---------- Excerpted records
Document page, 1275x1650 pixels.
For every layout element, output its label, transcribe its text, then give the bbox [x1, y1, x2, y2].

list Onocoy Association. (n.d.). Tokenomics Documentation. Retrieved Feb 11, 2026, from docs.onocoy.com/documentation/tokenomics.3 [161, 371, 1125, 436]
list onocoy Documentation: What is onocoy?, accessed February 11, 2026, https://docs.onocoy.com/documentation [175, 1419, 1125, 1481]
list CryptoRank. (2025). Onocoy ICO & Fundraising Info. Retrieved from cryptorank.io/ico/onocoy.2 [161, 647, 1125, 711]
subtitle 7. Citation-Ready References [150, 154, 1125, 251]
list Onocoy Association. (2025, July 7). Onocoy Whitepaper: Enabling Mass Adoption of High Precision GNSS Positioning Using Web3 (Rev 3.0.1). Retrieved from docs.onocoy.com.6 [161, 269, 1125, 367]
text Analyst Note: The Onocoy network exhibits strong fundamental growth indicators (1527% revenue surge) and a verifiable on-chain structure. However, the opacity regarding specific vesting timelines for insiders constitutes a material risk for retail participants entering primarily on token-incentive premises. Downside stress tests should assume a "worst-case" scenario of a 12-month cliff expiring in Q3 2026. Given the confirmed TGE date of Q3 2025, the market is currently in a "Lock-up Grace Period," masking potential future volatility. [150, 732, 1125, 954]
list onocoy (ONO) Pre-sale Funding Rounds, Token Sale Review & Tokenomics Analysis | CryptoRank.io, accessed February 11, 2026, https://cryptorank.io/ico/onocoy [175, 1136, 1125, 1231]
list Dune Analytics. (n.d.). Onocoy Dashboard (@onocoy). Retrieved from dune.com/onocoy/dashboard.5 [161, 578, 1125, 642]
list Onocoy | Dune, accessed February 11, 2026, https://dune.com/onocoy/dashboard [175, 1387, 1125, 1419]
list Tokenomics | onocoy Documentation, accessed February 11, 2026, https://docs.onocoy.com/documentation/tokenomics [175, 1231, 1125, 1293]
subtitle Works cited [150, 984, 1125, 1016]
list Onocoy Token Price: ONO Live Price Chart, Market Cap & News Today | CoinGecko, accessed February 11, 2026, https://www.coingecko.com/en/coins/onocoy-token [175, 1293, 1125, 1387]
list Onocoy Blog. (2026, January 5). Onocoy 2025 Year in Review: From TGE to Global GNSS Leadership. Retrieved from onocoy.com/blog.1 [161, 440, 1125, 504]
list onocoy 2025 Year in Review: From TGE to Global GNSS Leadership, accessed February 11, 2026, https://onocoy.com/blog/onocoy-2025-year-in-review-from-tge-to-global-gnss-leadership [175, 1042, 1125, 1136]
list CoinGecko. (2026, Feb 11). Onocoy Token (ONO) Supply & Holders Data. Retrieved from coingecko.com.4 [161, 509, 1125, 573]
--------------------
■ **Your instructions**: The response has to contain every record shown above, unaltered and complete.

■ **Task result**:
Document page, 1275x1650 pixels.
For every layout element, output its label, transcribe its text, then give the bbox [x1, y1, x2, y2].

list Onocoy Association. (n.d.). Tokenomics Documentation. Retrieved Feb 11, 2026, from docs.onocoy.com/documentation/tokenomics.3 [161, 371, 1125, 436]
list onocoy Documentation: What is onocoy?, accessed February 11, 2026, https://docs.onocoy.com/documentation [175, 1419, 1125, 1481]
list CryptoRank. (2025). Onocoy ICO & Fundraising Info. Retrieved from cryptorank.io/ico/onocoy.2 [161, 647, 1125, 711]
subtitle 7. Citation-Ready References [150, 154, 1125, 251]
list Onocoy Association. (2025, July 7). Onocoy Whitepaper: Enabling Mass Adoption of High Precision GNSS Positioning Using Web3 (Rev 3.0.1). Retrieved from docs.onocoy.com.6 [161, 269, 1125, 367]
text Analyst Note: The Onocoy network exhibits strong fundamental growth indicators (1527% revenue surge) and a verifiable on-chain structure. However, the opacity regarding specific vesting timelines for insiders constitutes a material risk for retail participants entering primarily on token-incentive premises. Downside stress tests should assume a "worst-case" scenario of a 12-month cliff expiring in Q3 2026. Given the confirmed TGE date of Q3 2025, the market is currently in a "Lock-up Grace Period," masking potential future volatility. [150, 732, 1125, 954]
list onocoy (ONO) Pre-sale Funding Rounds, Token Sale Review & Tokenomics Analysis | CryptoRank.io, accessed February 11, 2026, https://cryptorank.io/ico/onocoy [175, 1136, 1125, 1231]
list Dune Analytics. (n.d.). Onocoy Dashboard (@onocoy). Retrieved from dune.com/onocoy/dashboard.5 [161, 578, 1125, 642]
list Onocoy | Dune, accessed February 11, 2026, https://dune.com/onocoy/dashboard [175, 1387, 1125, 1419]
list Tokenomics | onocoy Documentation, accessed February 11, 2026, https://docs.onocoy.com/documentation/tokenomics [175, 1231, 1125, 1293]
subtitle Works cited [150, 984, 1125, 1016]
list Onocoy Token Price: ONO Live Price Chart, Market Cap & News Today | CoinGecko, accessed February 11, 2026, https://www.coingecko.com/en/coins/onocoy-token [175, 1293, 1125, 1387]
list Onocoy Blog. (2026, January 5). Onocoy 2025 Year in Review: From TGE to Global GNSS Leadership. Retrieved from onocoy.com/blog.1 [161, 440, 1125, 504]
list onocoy 2025 Year in Review: From TGE to Global GNSS Leadership, accessed February 11, 2026, https://onocoy.com/blog/onocoy-2025-year-in-review-from-tge-to-global-gnss-leadership [175, 1042, 1125, 1136]
list CoinGecko. (2026, Feb 11). Onocoy Token (ONO) Supply & Holders Data. Retrieved from coingecko.com.4 [161, 509, 1125, 573]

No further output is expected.